Employee volunteering helps businesses connect with, and contribute to, local communities, showing their commitment to community investment.

It also helps to build staff morale and develop skills. For charities, it can be a vital source of labour and expertise.

The Chartered Institute of Personnel and Development (CIPD) researched the impact of employee volunteering. Its report Volunteering to Learn shares learning points for companies and recipient organisations to help them devise programmes that deliver results for both parties.

The report includes a skills matrix, which is a useful starting point for organisations starting to think about the types of roles they could offer.

Volunteering as team building

The common view of corporate volunteering is as a team building exercise. Traditionally, this involves a team doing something physically challenging, which actively makes a difference in one day. This could be renovating a garden, painting walls or clearing a towpath.

For charities with buildings that need maintaining, this support is vital. For example, the grounds and retail operations at Haven House Children’s Hospice benefited from the time donated by 262 volunteers from 18 companies in 2015. It actively promotes corporate team building days on its website.

Our own marketing team at Zurich recently helped local charity Path Hill Outdoors, with over 70 volunteers completing a variety of tasks, such as creating a sensory garden, painting outbuildings and building an outdoor seating area, hugely benefitting the charity.

Many organisations charge corporate teams for these events in order to cover their costs.

Skills-based volunteering

Volunteering programmes where staff from companies share their professional skills can be more time-consuming to administer, but can bring greater benefits.

Corporate staff lend their support over a longer period of time, using expertise from their work lives to support the charity. This brings in experience which would otherwise be prohibitively expensive.

Volunteers may become mentors, run training sessions, or give pro bono support in business planning, HR, marketing, finance or on legal matters. Volunteers may give their time to support staff and/ or beneficiaries. This page from Community Links lists the types of roles they promote.

Organisations may also recruit trustees from their bank of corporate volunteers.

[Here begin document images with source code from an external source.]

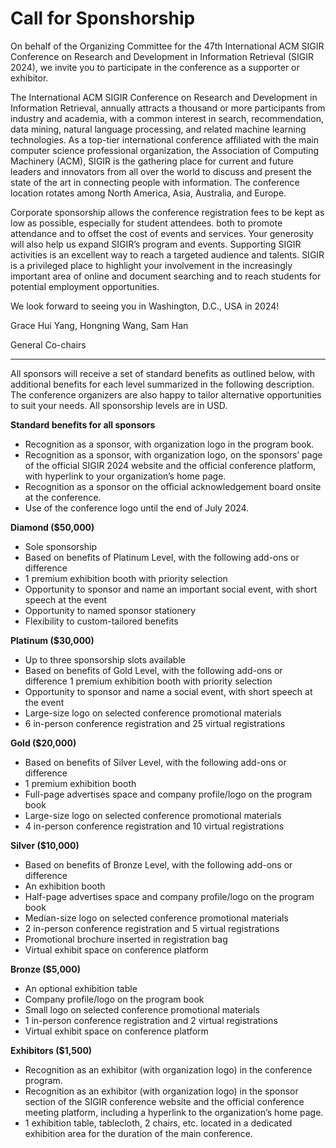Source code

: # Call for Sponshorship

On behalf of the Organizing Committee for the 47th International ACM SIGIR Conference on Research and Development in Information Retrieval (SIGIR 2024), we invite you to participate in the conference as a supporter or exhibitor.

The International ACM SIGIR Conference on Research and Development in Information Retrieval, annually attracts a thousand or more participants from industry and academia, with a common interest in search, recommendation, data mining, natural language processing, and related machine learning technologies. As a top-tier international conference affiliated with the main computer science professional organization, the Association of Computing Machinery (ACM), SIGIR is the gathering place for current and future leaders and innovators from all over the world to discuss and present the state of the art in connecting people with information. The conference location rotates among North America, Asia, Australia, and Europe.

Corporate sponsorship allows the conference registration fees to be kept as low as possible, especially for student attendees. both to promote attendance and to offset the cost of events and services. Your generosity will also help us expand SIGIR’s program and events. Supporting SIGIR activities is an excellent way to reach a targeted audience and talents. SIGIR is a privileged place to highlight your involvement in the increasingly important area of online and document searching and to reach students for potential employment opportunities.

We look forward to seeing you in Washington, D.C., USA in 2024!


Grace Hui Yang, Hongning Wang, Sam Han

General Co-chairs

---

All sponsors will receive a set of standard benefits as outlined below, with additional benefits for each level summarized in the following description. The conference organizers are also happy to tailor alternative opportunities to suit your needs. All sponsorship levels are in USD.

**Standard benefits for all sponsors**

- Recognition as a sponsor, with organization logo in the program book.
- Recognition as a sponsor, with organization logo, on the sponsors’ page of the official SIGIR 2024 website and the official conference platform, with hyperlink to your organization’s home page.
- Recognition as a sponsor on the official acknowledgement board onsite at the conference.
- Use of the conference logo until the end of July 2024.

**Diamond ($50,000)**

- Sole sponsorship
- Based on benefits of Platinum Level, with the following add-ons or difference
- 1 premium exhibition booth with priority selection
- Opportunity to sponsor and name an important social event, with short speech at the event
- Opportunity to named sponsor stationery
- Flexibility to custom-tailored benefits

**Platinum ($30,000)**

- Up to three sponsorship slots available
- Based on benefits of Gold Level, with the following add-ons or difference
1 premium exhibition booth with priority selection
- Opportunity to sponsor and name a social event, with short speech at the event
- Large-size logo on selected conference promotional materials
- 6 in-person conference registration and 25 virtual registrations

**Gold ($20,000)**
- Based on benefits of Silver Level, with the following add-ons or difference
- 1 premium exhibition booth
- Full-page advertises space and company profile/logo on the program book
- Large-size logo on selected conference promotional materials
- 4 in-person conference registration and 10 virtual registrations

**Silver ($10,000)**

- Based on benefits of Bronze Level, with the following add-ons or difference
- An exhibition booth
- Half-page advertises space and company profile/logo on the program book
- Median-size logo on selected conference promotional materials
- 2 in-person conference registration and 5 virtual registrations
- Promotional brochure inserted in registration bag
- Virtual exhibit space on conference platform

**Bronze ($5,000)**
- An optional exhibition table
- Company profile/logo on the program book
- Small logo on selected conference promotional materials
- 1 in-person conference registration and 2 virtual registrations
- Virtual exhibit space on conference platform

**Exhibitors ($1,500)**
- Recognition as an exhibitor (with organization logo) in the conference program.
- Recognition as an exhibitor (with organization logo) in the sponsor section of the SIGIR conference website and the official conference meeting platform, including a hyperlink to the organization’s home page.
- 1 exhibition table, tablecloth, 2 chairs, etc. located in a dedicated exhibition area for the duration of the main conference.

This long-term commitment is an opportunity for the volunteer to give even more of their time and expertise to the organisation.

Recruiting volunteers

To recruit corporate volunteers, charities may join existing programmes (such as those run by Business in the Community or those run by large corporates themselves.

For example the Zurich Community Trust runs different programmes to help our employees give their time and skills to partners in the UK and India.

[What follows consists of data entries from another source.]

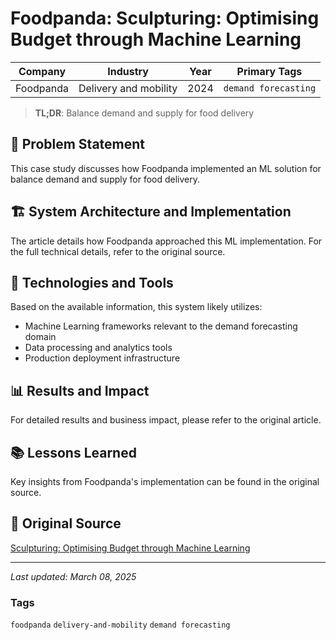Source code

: # Foodpanda: Sculpturing: Optimising Budget through Machine Learning

| Company | Industry | Year | Primary Tags | 
|---------|----------|------|--------------|
| Foodpanda | Delivery and mobility | 2024 | `demand forecasting` |

> **TL;DR**: Balance demand and supply for food delivery

## 📝 Problem Statement

This case study discusses how Foodpanda implemented an ML solution for balance demand and supply for food delivery.

## 🏗️ System Architecture and Implementation

The article details how Foodpanda approached this ML implementation. For the full technical details, refer to the original source.

## 🔧 Technologies and Tools

Based on the available information, this system likely utilizes:

- Machine Learning frameworks relevant to the demand forecasting domain
- Data processing and analytics tools
- Production deployment infrastructure

## 📊 Results and Impact

For detailed results and business impact, please refer to the original article.

## 📚 Lessons Learned

Key insights from Foodpanda's implementation can be found in the original source.

## 🔗 Original Source

[Sculpturing: Optimising Budget through Machine Learning](https://medium.com/foodpanda-data/sculpturing-optimising-budget-through-data-analysis-bd1c1872a36b)

---

*Last updated: March 08, 2025*

### Tags

`foodpanda` `delivery-and-mobility` `demand forecasting`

Charities may also recruit volunteers via their own direct relationships with local businesses or use a broker.

For example, Octopus Communities in London works with the Big Alliance to identify corporates who would be willing to share their professional expertise with community centres.

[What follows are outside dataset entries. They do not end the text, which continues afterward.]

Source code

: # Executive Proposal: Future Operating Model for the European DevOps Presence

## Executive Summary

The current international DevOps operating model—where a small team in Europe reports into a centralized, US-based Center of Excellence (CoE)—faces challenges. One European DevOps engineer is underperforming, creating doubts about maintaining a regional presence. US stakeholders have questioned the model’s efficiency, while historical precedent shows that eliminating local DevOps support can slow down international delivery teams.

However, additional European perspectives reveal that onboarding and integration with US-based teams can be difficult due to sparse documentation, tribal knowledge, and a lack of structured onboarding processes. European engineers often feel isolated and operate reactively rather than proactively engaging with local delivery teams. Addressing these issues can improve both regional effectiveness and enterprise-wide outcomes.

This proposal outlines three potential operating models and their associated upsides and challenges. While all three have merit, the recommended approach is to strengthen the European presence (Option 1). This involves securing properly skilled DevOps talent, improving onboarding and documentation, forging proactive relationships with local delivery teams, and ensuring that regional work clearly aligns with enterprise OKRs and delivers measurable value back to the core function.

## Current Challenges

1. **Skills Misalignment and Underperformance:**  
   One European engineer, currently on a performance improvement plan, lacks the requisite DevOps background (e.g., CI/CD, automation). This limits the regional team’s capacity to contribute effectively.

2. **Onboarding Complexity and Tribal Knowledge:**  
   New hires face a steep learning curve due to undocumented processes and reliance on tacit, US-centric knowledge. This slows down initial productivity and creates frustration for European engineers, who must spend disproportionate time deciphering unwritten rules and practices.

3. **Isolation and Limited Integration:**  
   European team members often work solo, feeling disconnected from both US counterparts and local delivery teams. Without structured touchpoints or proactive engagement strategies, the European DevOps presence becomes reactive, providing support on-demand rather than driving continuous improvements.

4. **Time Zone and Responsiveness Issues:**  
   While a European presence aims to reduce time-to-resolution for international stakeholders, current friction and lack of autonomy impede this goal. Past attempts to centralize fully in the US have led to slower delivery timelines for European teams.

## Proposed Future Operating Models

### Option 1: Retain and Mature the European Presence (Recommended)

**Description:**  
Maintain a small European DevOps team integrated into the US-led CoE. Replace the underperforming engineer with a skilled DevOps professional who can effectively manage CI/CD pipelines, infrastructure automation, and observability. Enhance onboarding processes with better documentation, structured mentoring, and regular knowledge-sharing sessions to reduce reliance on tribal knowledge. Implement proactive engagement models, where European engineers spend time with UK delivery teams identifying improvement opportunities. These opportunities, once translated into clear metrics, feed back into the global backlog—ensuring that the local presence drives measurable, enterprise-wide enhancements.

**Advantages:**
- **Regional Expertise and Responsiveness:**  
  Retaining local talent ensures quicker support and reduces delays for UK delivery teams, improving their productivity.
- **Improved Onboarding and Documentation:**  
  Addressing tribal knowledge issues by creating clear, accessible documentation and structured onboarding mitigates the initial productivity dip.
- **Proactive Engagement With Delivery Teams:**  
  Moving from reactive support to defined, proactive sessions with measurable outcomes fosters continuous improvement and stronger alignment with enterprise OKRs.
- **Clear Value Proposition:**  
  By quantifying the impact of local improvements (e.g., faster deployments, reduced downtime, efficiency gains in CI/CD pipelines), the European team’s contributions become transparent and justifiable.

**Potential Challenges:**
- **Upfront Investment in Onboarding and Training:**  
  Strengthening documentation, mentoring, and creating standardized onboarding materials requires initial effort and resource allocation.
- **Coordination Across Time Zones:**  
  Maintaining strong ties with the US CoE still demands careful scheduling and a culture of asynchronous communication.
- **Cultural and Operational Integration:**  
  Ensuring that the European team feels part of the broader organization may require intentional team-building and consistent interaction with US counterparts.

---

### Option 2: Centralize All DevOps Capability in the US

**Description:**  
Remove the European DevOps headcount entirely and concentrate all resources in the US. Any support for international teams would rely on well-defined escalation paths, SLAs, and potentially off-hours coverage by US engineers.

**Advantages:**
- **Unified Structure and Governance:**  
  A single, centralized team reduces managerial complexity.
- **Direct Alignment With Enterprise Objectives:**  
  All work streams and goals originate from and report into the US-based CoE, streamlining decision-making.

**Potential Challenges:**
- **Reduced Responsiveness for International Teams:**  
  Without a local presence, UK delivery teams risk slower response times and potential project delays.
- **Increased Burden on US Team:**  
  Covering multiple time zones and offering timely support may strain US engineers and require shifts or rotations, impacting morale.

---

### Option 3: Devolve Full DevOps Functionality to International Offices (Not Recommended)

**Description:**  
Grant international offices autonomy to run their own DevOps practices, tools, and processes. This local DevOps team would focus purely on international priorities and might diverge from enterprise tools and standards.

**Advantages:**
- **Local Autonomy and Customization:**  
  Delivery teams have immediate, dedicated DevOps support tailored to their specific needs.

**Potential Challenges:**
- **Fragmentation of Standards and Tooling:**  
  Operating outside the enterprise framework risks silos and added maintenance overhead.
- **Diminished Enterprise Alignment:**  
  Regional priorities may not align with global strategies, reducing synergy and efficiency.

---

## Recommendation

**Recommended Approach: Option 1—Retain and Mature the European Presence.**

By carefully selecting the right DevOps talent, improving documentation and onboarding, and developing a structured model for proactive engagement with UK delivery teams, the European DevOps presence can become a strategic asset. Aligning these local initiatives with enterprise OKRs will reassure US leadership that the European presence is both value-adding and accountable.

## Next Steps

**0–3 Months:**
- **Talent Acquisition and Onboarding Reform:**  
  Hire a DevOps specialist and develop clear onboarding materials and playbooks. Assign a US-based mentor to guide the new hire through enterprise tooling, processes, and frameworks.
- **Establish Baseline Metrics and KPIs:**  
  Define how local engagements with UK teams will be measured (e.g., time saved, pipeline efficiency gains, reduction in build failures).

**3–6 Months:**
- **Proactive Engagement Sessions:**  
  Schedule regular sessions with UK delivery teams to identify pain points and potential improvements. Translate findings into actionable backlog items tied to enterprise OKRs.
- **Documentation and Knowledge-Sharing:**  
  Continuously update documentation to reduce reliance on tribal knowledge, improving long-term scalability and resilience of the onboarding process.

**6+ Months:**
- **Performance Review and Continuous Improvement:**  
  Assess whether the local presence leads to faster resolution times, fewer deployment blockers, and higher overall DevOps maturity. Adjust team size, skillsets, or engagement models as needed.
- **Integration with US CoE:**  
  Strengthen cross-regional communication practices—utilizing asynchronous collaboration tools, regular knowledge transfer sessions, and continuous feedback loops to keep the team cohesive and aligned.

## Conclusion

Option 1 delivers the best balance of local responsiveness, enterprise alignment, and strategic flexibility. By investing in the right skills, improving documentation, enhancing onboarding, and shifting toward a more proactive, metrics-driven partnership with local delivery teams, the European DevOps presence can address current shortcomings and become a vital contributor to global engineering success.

Through them, they have recruited volunteers who have worked as mentors and coaches. These volunteers have helped staff at the centres develop their processes and planning, and to look at sustainability and resilience.

There are a number of volunteer brokers across the country to help companies find the ideal charitable work for their employees and for charities to access additional help.

Promoting and thanking volunteers

Recognising and publicly thanking volunteers helps to build a sense of community.

St Hilda’s East Community Centre promotes and thanks its corporate volunteers on its website, and gardening charity Thrive includes quotes from previous volunteers on its site. Meanwhile, Haven House Children’s Hospice uses social media to thank its volunteers.